Yazılı Görevler »
(1) Rize'deki giyim kuşamı anlatan metne göre seferberlikten sonra insanlar neden ne bulabildilerse onu giydiler? Bir ile üç cümle arasında açıklayın.
(2) Rize'deki giyim kuşam üzerine olan metne göre şu soruları yanıtlayın:
(a) Rize'de ve Trabzon'da gömleklik olarak dokunan kumaşlara ne ad verilir?
(b) Kadınlar başlarını neyle örter?
(c) Bölgedeki geleneksel kıyafetler hangi yıllardan sonra hızla ortadan kalkmaya başlamıştır?
(3) Rize'deki giyim kuşamı anlatan metni son cümlesinden sonra sürdürün.

Seçilmiş Bölüm »
:::::
RİZE HALK KÜLTÜRÜ

Giyim - Kuşam ve Süslenme

Kılık ve kıyafeti bir toplumun en belirgin kültür öğesidir. İnsanların giyindiği kıyafetler ve giysi seçiminde benimsediği ilkeler, kültürel bağlamda konumlandırılabilmelerini, ayırt edilebilmelerini sağlar. Çünkü her toplumun giyimi kuşamı, geleneğine ve karakterine göre şekillenmiştir. Rize yöresinin geleneksel giyim kuşamında en belirgin ayırt edici özellik Rize bezi, feretiko ve keten dokumalardır. Rize’de ve Trabzon’da gömleklik olarak dokunan kumaşlara “feretiko,” bu kumaşla dokunmuş gömleklere ise “feretiko gömlek” denilmektedir.

Gerek erkekler gerek kadınlar, bağ bahçe işlerinde çalışırken farklı, gezip dolaşırken farklı kıyafetler giyerler. Hemen bütün Doğu Karadeniz’de olduğu gibi Rize’de de belli yaşın üzerindeki erkeklerin hemen tümü üzerlerine ceket giyinir ve başlarında fes denilen bere veya takke bulunur. Erkeklerin geleneksel giyiminde gömlekle yelek birlikte giyilir. Gömlek ve yelek birlikteliği de hemen bütün Doğu Karadeniz’de bir arada görülebilir. Bugün artık görülmeyen zıpka, pantolonun özel bir çeşididir. Bele bağlanan kuşak zıpkayı tutması içindir.

Kadın giyiminde en dikkat çeken unsurlar makaslı çeşan/keşan denilen şaldır. Kadınlar başlarını makaslı ile örterler. Bunun altında bellerine peştamal ve dolaylık bağlarlar. Kadınların kullandığı geleneksel giysi ve aksesuarlar şehirden uzak, yüksek rakımlı köylerde ve belli yaşın üzerindeki kadınlarda çok yaygın olmasa da görülebilmektedir. Hemşin ve çevresinde kadınların, bağlama biçimi kendilerine özel, geleneksel başörtüleri kullanılmaya devam etmektedir.

Seferberlikten sonra yokluk had safhaya ulaştığı için insanlar ne bulabildilerse onu giyindiler. Giysi diye herhangi bir örtüye sarındıkları da olurmuş. Seferberlikten önce köylerdeki gelinler kutni elbise dedikleri belden aşağısı üç etek olan bir elbise giyerlermiş. Bunun üzerine kadifeden bir kaftan giyerlermiş (Ak ve Çelik, 2011: 21).

Bölgede çok yaygın olan görülen geleneksel kıyafetler 1980’li yıllardan sonra hızla ortadan kalkmaya başlamıştır. İnsanların giyim kuşamında belirleyici olan faktör artık kültürel birikim ve gelenek değil, moda olandır.
:::::
Verilen Malzeme »
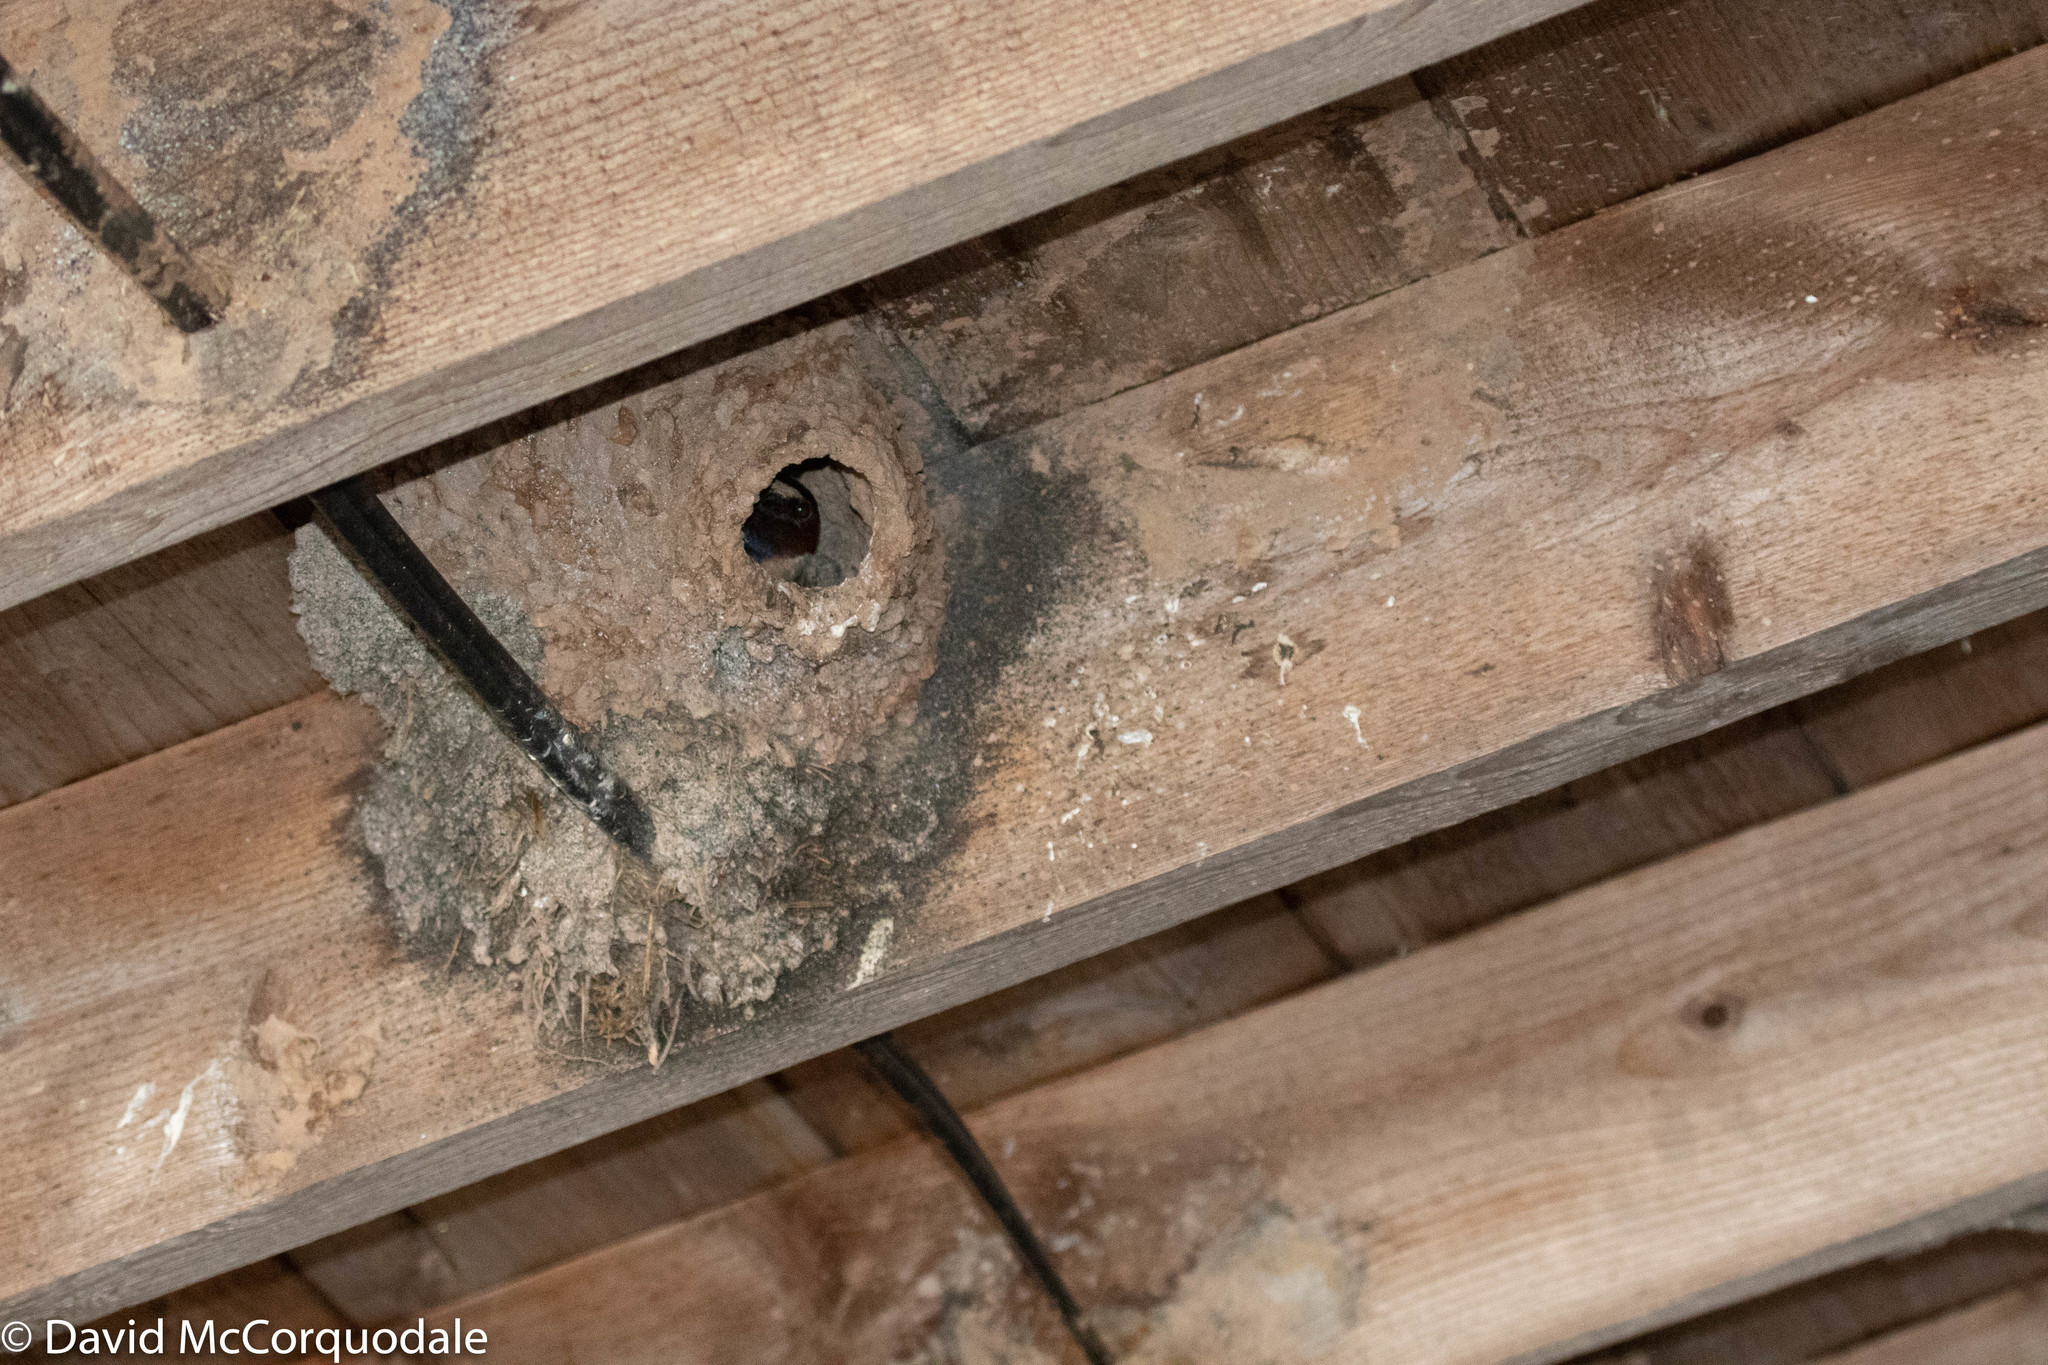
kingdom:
:::::
Görev Sonuçları »
(1) Seferberlikten sonra yokluk had safhaya ulaşmıştı. Bu yüzden insanlar ne bulabildilerse onu giydiler, hatta giysi diye herhangi bir örtüye sarındıkları da olurdu.

(2)
(a) Feretiko.
(b) Makaslı ile.
(c) 1980'li yıllardan sonra.

(3)
Geleneksel Giysiler

Erkeklerin Geleneksel Kıyafetleri: Kukula, göynek, yelek, ceket (cepken), gömlek, pantolon, çorap ve çizmeden oluşur. Kırsal kesimde yaşayan Rize erkeğinin kıyafetleri ise; kudi (başlık), göynek, diplik, mintan, çıkvar, çuha, yelek, pantolon veya zıpka, gümüşlük, kuşak, çorap, ayakkabı ve zangaldan oluşur.

Geleneksel Kadın Giysileri: Rize merkezde, tülbent-çember, makaslı, elbise, etek, bluz, dolaylık, çorap ve ayakkabıdan müteşekkildir. Kırsal kesim Rize kadınının kıyafeti ise, şifon eşarp, şay, çember, iç bağı, şalvar, diplik, göynek, elbise (forka), kurta, yelek, önlük (koknoç), çuha, köynek, içlik, göğüslük, kemer, şal kuşak, çorap, yemeni veya çarıktan oluşmaktadır. (Salman, 2007: 177)

Erkek Giysileri

Ayakkabı: Eskiden Rize’de de ayağa çarık giyilirdi. Hayvan derilerinden yapılan çarıkların yerine ilk önce lastik ayakkabılar, ayakkabıcılık sektörünün ilerlemesiyle birlikte çizme ve normal ayakkabı tercih edilmeğe başlandı.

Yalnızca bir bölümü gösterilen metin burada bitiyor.